Advantages of U-Net for image segmentation
Today I’ve read the “U-Net” paper which proposes a new network architecture for image segmentation. The paper’s source can be found at the bottom of this article.
Image segmentation is the task of discerning particular objects in an image. This could be delimiting a pedestrian from its surroundings for self-driving cars, delimiting a glass from other objects for a robot arm, or, in our case, discerning cells from light microscopy images. The authors of today’s paper proposed a new architecture named “U-Net” which performs image segmentation associated with record low errors on cell segmentation challenges.
As described in a previous article (https://bit.ly/2MgaRHK), Deep Learning works very well on images. This is mostly due to Convolutional Neural Networks which are specifically designed to extract features from images. Classic neural networks don’t assume any temporal or spatial relationships between features: feature A and feature B are considered independently. Since is not true when we are dealing with sounds: randomly sampled bits of sounds may be meaningless by themselves but considered in their right order and at the right pace, they may represent words or songs. This is the same with images: a random pixel may not represent anything but taken with its neighbors, it can represent an object or an animal. For this reason, new network architectures have been proposed to take into account temporal and spatial coherence.
Convolutional Neural Networks use 2-dimensional filters (3x3 or 5x5 for example) which will scan a given image and try to extract relevant patterns from it. The bi-dimensionality of the filters allows them to understand spatially coherent features such as corners or lines. Then, with a set of transformations, we end up with high-resolution features which are then combined to predict a relevant target value from our images. Usually, Convolutional Neural Networks are used for image classification which usually means reducing an image to a single number (the “label” or “category”).
Image segmentation is a radically different task. Here, instead of predicting 1 category per image, we want to delimit an object of interest from the whole image. Many approaches can be used for such tasks. A first approach may divide the input image into a series of blocks and try to classify each block as containing our object or not. This requires testing different sizes of blocks (because we do not know in advance how big our object is), this also requires running a given convolutional neural network many times per image, and we only end up with a coarse region where our object is. A second approach may try to classify each pixel of our image as “being in our object” or “being out of our object”. This allows a more defined segmentation of our object of interest but also requires running a given model many times on sub-parts of each image.
The authors of today’s paper propose an architecture that both fixes most of the previous approaches flaws and also bring additional advantages. The “U-Net” architecture consists of 2 parts: the first part is a “classic” Convolutional Neural Network which scans the image, extract patterns from it, and combine them into high resolutions features. Then, the network is asked to upscale its hidden layers into recreating a full binary image. The task here consists of taking a full image as an input and generating a full image as an output. The output image only contains 0 and 1 which delimited the background from the object we want to discern. Also, this architecture contains links between its first “increasing features resolution/decrease image resolution” and its second “decreasing feature resolution/upscaling image resolution”. These links consist of saving snapshots of the weights during the first phase of the network and copying them to the second phase of the network. This makes the network combining features from different spatial regions of the image and allows it to localize more precisely regions of interests.

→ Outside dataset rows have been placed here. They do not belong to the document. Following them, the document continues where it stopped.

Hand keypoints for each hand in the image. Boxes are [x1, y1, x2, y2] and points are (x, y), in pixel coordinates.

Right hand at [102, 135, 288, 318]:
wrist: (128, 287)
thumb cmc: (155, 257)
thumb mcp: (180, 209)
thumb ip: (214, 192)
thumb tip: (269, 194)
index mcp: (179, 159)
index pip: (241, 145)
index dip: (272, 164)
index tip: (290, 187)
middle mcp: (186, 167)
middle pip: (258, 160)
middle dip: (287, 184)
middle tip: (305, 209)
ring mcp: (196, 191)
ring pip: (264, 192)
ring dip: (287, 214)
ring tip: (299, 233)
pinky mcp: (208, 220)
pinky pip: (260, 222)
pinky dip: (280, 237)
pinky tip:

Another trick the authors propose is to extensively use data augmentation to virtually increase the number of input images without needing additional labeled data. This data augmentation is mainly done through “elastic deformations” which are deformations that change the shape of the objects on the image and acts as if the cells represented were in a different position.
The “U-Net” doesn’t need multiple runs to perform image segmentation and can learn with very few labeled images that are well suited for image segmentation in biology or medicine. The authors tested their architecture on few image segmentation challenges and got lower errors than state-of-the-art classical convolutional neural networks while running faster and needing less labeled data.
Source: Ronneberger, O., Fischer, P. and Brox, T., 2015, October. U-net: Convolutional networks for biomedical image segmentation. In International Conference on Medical image computing and computer-assisted intervention (pp. 234–241). Springer, Cham.